Burch, president of CatholicVote, a right-leaning political advocacy organization that endorsed Trump’s presidential bid, was approved in a party-line vote. The organization is not an official entity of the Catholic Church and does not have active approval from a U.S. bishop to use “Catholic” in its name.
At his April confirmation hearing, Burch defended the Trump administration’s cuts to foreign aid, which gutted humanitarian efforts by Catholic aid agencies and was condemned by the head of the Vatican City-based Caritas Internationalis as an “inhumane affront to people’s God-given human dignity” given its impact on millions of lives. Burch also criticized the Vatican’s provisional agreement with China related to the appointment of bishops.
The role to which Burch is nominated is intended to represent the U.S. government’s positions on many issues to the Holy See in its capacity as a nation-state in diplomatic efforts.
CatholicVote said Burch will step down from his role there if confirmed by the Senate.
Trump administration asks Supreme Court to end TPS for Venezuelans
The Trump administration on May 1 asked the Supreme Court to revoke temporary legal status for upwards of 300,000 Venezuelan immigrants, who come from an overwhelmingly Catholic country, and have been authorized to remain in the U.S. without risk of deportation due to dangerous conditions in their homeland.
Homeland Security Secretary Kristi Noem “vacated” a renewal of their status — known as Temporary Protected Status or TPS — in January, but those plans were blocked by a judge when those impacted by the decision argued proper procedures were not followed by the government. U.S. District Judge Edward Chen also noted that the administration’s actions also appeared “motivated at least in part by animus,” in part thanks to statements by Noem. The secretary, in announcing the move in January, had referred to Venezuelan migrants as “dirtbags.”
Chen noted “Venezuelan TPS holders are largely employed and have relatively high education levels.” He said the government’s failure to provide counter-evidence to back up its casting of Venezuelan TPS holders as criminals “is a form of group defamation.”

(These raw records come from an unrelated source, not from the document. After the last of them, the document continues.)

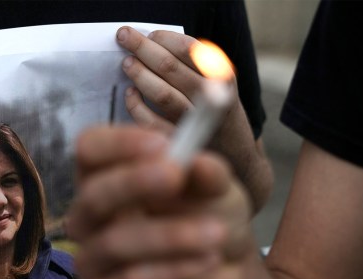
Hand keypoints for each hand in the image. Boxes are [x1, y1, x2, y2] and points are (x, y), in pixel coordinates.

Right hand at [66, 125, 256, 278]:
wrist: (230, 273)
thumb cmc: (210, 216)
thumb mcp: (220, 189)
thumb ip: (208, 173)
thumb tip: (195, 162)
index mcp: (108, 174)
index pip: (90, 149)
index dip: (118, 144)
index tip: (163, 145)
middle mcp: (90, 216)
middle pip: (91, 195)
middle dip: (133, 183)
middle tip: (176, 176)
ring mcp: (93, 260)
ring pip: (114, 243)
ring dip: (170, 236)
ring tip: (218, 234)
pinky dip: (174, 271)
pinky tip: (209, 261)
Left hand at [117, 26, 272, 212]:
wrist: (238, 160)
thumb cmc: (220, 117)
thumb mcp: (218, 87)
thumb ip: (193, 68)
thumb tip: (152, 45)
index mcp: (222, 77)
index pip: (189, 49)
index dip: (164, 38)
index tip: (148, 34)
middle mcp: (213, 98)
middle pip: (171, 67)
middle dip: (144, 48)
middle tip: (124, 37)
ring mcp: (198, 123)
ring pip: (163, 94)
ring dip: (140, 76)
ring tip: (127, 64)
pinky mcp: (183, 143)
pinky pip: (153, 124)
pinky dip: (137, 107)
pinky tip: (130, 96)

According to official statistics, 96% of Venezuelans are Catholic — a number that may be somewhat lower due to the growth of evangelical Protestantism in Venezuela. A joint project of the National Association of Evangelicals, the U.S. Conference of Catholic Bishops‘ Migration and Refugee Services, the Center for the Study of Global Christianity at Gordon-Conwell Theological Seminary, and World Relief, found Christians account for approximately 80% of all of those at risk of deportation. The Christians most at risk of deportation are Catholics, 61% of the total.
Indigenous coalition prepares to go to federal court to protect sacred site
A coalition of Western Apache people will on May 7 have their emergency appeal heard by a federal court after the Trump administration signaled it planned to move forward with a mining project that would destroy their sacred site, although the case’s status is still under consideration by the U.S. Supreme Court.
The coalition, which filed the petition under the banner of the nonprofit Apache Stronghold, includes other Native American and non-Indigenous supporters. They have asked the Supreme Court to block the destruction of their religious site. Arguing the site cannot be replaced, that action would place a substantial burden on their religious practice, in violation of the Religious Freedom Restoration Act. A lower court previously ruled that law did not protect the group, as they were not being coerced by the government to violate their beliefs.

Becket, a religious liberty law firm representing Apache Stronghold, said some members of that group will run from Oak Flat to Phoenix, where the federal court is located, on May 4.
Diverse religious groups — Muslim, Jewish and Sikh, as well as Christian groups, including Catholic ones — filed briefs in support of the Apache group’s case. The Notre Dame Law School Religious Liberty Clinic has also supported the case.